A minoria dos que impõem à maioria a sua vontade por persuasão, consentimento ou imposição material forma o governo que, tendo a prerrogativa exclusiva do emprego da força, exerce o poder estatal através de leis que obrigam, não porque sejam “boas, justas ou sábias”, mas simplesmente porque são leis, pautas de convivência, imperativos de conduta. Dispõe a autoridade governativa da capacidade unilateral de ditar à massa dos governados, se necessário pela compulsão, o cumprimento irresistível de suas ordens, preceitos e determinações de comportamento social (BONAVIDES, 2000, 135).

 

            No que diz respeito a indivisibilidade do poder do Estado, quer isto dizer que o poder do Estado na pessoa de seu titular é indivisível – do ponto de vista jurídico, o Estado não é uma nem várias pessoas físicas, mas sempre uma pessoa jurídica. A divisão se faz quanto ao exercício do poder, distribuídas quanto ao exercício das funções do Estado uno: legislativo, executivo, judiciário (que tem o propósito de evitar a concentração do poder numa única pessoa). Neste caso, não há divisão do poder do Estado, mas do exercício de suas diferentes funções.

            Um dos grandes defensores da teoria da divisão dos poderes é o filósofo francês Montesquieu, cuja teoria do equilíbrio dos poderes se opõe a um sistema de hierarquização de poderes pois só assim seria possível evitar o perigo do uso abusivo de um determinado poder sobre o outro e sobre a sociedade. “O remédio, proposto por sua teoria pressupunha que um poder dividido, e um poder freando o outro poder, tornaria perfeitamente possível neutralizar ou mitigar o perigo de seu uso abusivo” (VIEIRA, 2006, p. 29). Com a sua teoria do equilíbrio dos poderes Montesquieu descarta a visão do filósofo inglês John Locke de uma estrutura hierárquica de poderes, “estabelece sua teoria com a ideia de pesos e contrapesos, mediante a qual um poder freiando o outro, evitaria a supremacia de algum deles, o que permitiria o equilíbrio do sistema” (id., ibidem, p. 29).
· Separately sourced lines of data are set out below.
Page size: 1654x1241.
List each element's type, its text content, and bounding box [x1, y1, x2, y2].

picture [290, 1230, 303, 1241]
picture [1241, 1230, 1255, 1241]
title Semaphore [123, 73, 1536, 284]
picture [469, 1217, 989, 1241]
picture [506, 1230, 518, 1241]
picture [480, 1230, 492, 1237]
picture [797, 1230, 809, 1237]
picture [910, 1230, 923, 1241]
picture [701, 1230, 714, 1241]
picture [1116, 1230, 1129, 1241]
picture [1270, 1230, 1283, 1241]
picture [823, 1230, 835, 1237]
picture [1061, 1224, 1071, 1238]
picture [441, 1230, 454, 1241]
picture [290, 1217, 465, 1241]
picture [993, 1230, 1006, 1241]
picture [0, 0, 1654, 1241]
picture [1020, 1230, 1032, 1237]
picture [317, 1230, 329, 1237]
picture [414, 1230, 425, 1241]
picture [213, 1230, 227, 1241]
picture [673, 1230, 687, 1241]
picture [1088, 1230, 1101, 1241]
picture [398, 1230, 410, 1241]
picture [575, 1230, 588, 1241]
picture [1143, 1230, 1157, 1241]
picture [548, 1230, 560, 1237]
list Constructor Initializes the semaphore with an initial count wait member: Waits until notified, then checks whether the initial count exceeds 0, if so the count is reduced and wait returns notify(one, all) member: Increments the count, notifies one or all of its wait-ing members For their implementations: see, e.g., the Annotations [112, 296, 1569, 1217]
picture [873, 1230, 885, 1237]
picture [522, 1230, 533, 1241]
            A soberania exprime o mais alto poder do Estado, o poder supremo, a autoridade sobre o território, sobre a população e perante outros Estados. Nesse sentido, Estado e soberania coincidem amplamente, no sentido de que, onde houver Estado, haverá soberania. Esta concepção, própria de muitos autores, é, contudo, recente e data da modernidade, sobretudo com os pensadores e iluministas franceses. Segundo Paulo Bonavides (2000), a expressão souveraineté (soberania) é francesa. Sob outra perspectiva, a soberania representa um dado histórico e representa apenas determinada qualidade do poder do Estado, podendo haver Estados com ou sem soberania.

            O termo soberania era utilizado, na Idade Média, distintamente da forma como vai ser interpretado no século XVI. A noção de soberano que qualificava a pessoa do rei passa, na Idade Moderna, a caracterizar o Estado Moderno, apresentando novo significado. O filósofo inglês Thomas Hobbes desenvolveu a ideia de uma soberania estatal – a soberania fica dissociada da pessoa do governante e é impessoal. Foram os filósofos John Locke e Rousseau que desenvolveram a ideia de uma soberania popular. Em sua obra Do Contrato Social, Rousseau afirma que a soberania pertence ao povo, é expressão da vontade geral, inalienável, absoluta e indivisível.

            Por isso, uma questão que deve ser levada em consideração, quando se trata da ideia de soberania é o que diz respeito a “sede” do poder soberano, ou seja, a soberania é do rei (doutrina teocrática e suas variações, como a de Jean Bodin e Santo Tomás de Aquino), da nação (doutrina da soberania nacional), do povo (doutrina democrática como a de Rousseau) ou de uma classe na sociedade? Por isso tem-se feito a distinção entre a soberania do Estado e a soberania no Estado.

Disponível em: Slideshare (Acessado em 23/11/2015)

 

Referências Bibliográficas

BONAVIDES, Paulo. Ciência Política. 10. ed. São Paulo: Malheiros Editores, 2000.

VIEIRA, Luiz Vicente. A democracia com pés de barro: o diagnóstico de uma crise que mina as estruturas do Estado de Direito. Recife, Ed. Universitária da UFPE, 2006.